12 March 2005, 06:57 PM
We're looking into getting a GPS unit, and naturally aren't finding a lot of Mac support from the bigger makers. I'd like to interface with the Mac version of the National Geographic TOPO maps (which claims to be compatible with a large number of units from the big guys). Anyone currently doing this? Any problems?

Rod Whitten
13 March 2005, 03:50 PM
My first recommendation is to visit http://www.macgpspro.com/html/newhtml/menu/macgpspro.html and browse their website.

GPS on the Mac is a bit challenging in this Windoze dominated market. I ended up buying a bottom of the line Dell portable mainly to use with my iQue 3600 (a Palm based PDA with an excellent GPS by Garmin) as I got tired of fussing with the GPS upgrades and map reinstall on a Macintosh. I travel frequently to different areas of the country and end up reinstalling the maps to match my current destination, so the Dell was much easier.

Kathy A.
13 March 2005, 06:55 PM
Thanks, I had already seen their site. I was hoping someone had experience usin g the National Geographic software, which I already own. :)

j2sacks
16 March 2005, 01:10 AM
I recently received a GPS for a present and use the National Geographic software. The BIG issue is not the NG software, it is the requirement to buy a serial-to-USB adapter because my G4 does not have a serial port.
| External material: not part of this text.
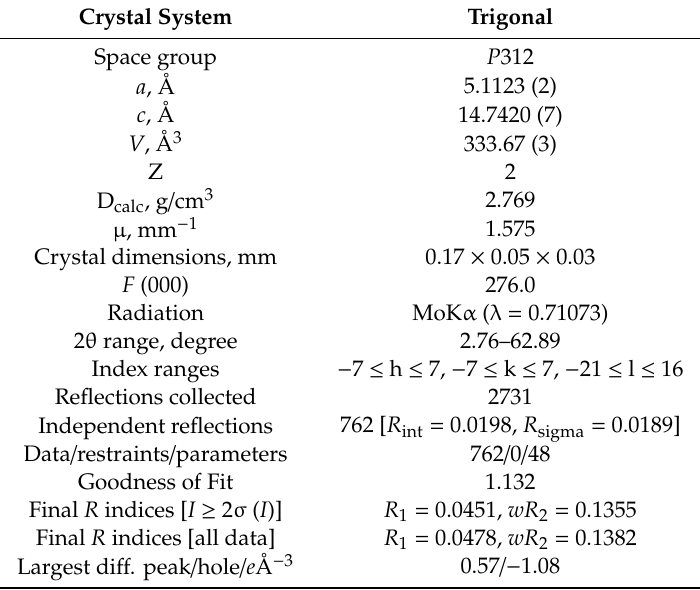
Table 1. Crystal data and structure refinement for dmisteinbergite.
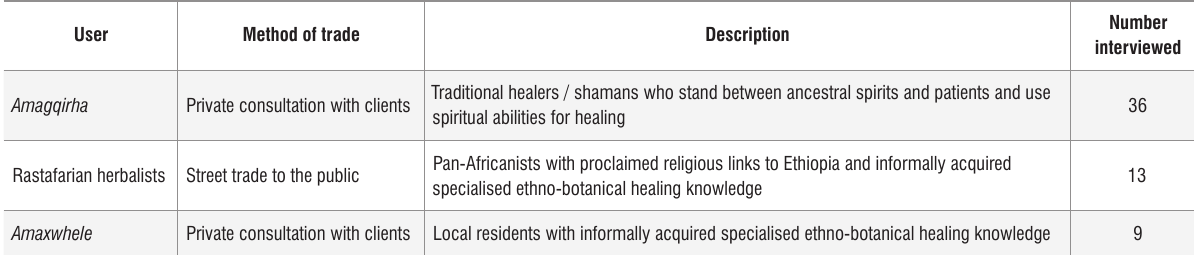
Typologies of traditional healers interviewed to determine motivations for wild harvesting and trading in natural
I use a Keyspan Serial Adapter. Once I set up the port, I did not have any problems.
I use the Backroads Explorer version with charts down to 1:100,000 scale and a Garmin Etrex Vista GPS. I can download and upload waypoints, tracks, and routes. I use the GPS for geocaching. A less expensive option is a package of three programs from HikeTech (http://www.hiketech.com). Link2GPS enables communication between my Mac and the GPS (through the adapter). GPSWrite and TopoDraw add additional functionality.
I, personally, love topo charts which is why I use the Nat'l Geographic software more. But Link2GPS works very well for uploading/downloading data.

Randy Rathbun
16 March 2005, 02:39 PM
Be careful if you are looking at the new Garmin units. For some reason Garmin has decided to get rid of NEMA codes. This apparently is on their newer USB models. NEMA is used by everyone so mapping software can talk to the GPS. Garmin is apparently charging lots of money just to see what their "new improved" codes are doing.

So, if you are not sure about what a Garmin unit does, look at something else, like a Magellan or Lowrance.

The Keyspan adapters work great! They will even work with Virtual PC so you can update the firmware if you need to.

And speaking of firmware, this is another thing you need to watch for. Magellan lets you download the firmware file, drop it to the SD card, and upgrade your GPS unit that way. Lowrance requires that you have a Windows PC just to download the firmware installer program, as well as upgrade the GPS unit. Keep this in mind when you are shopping about.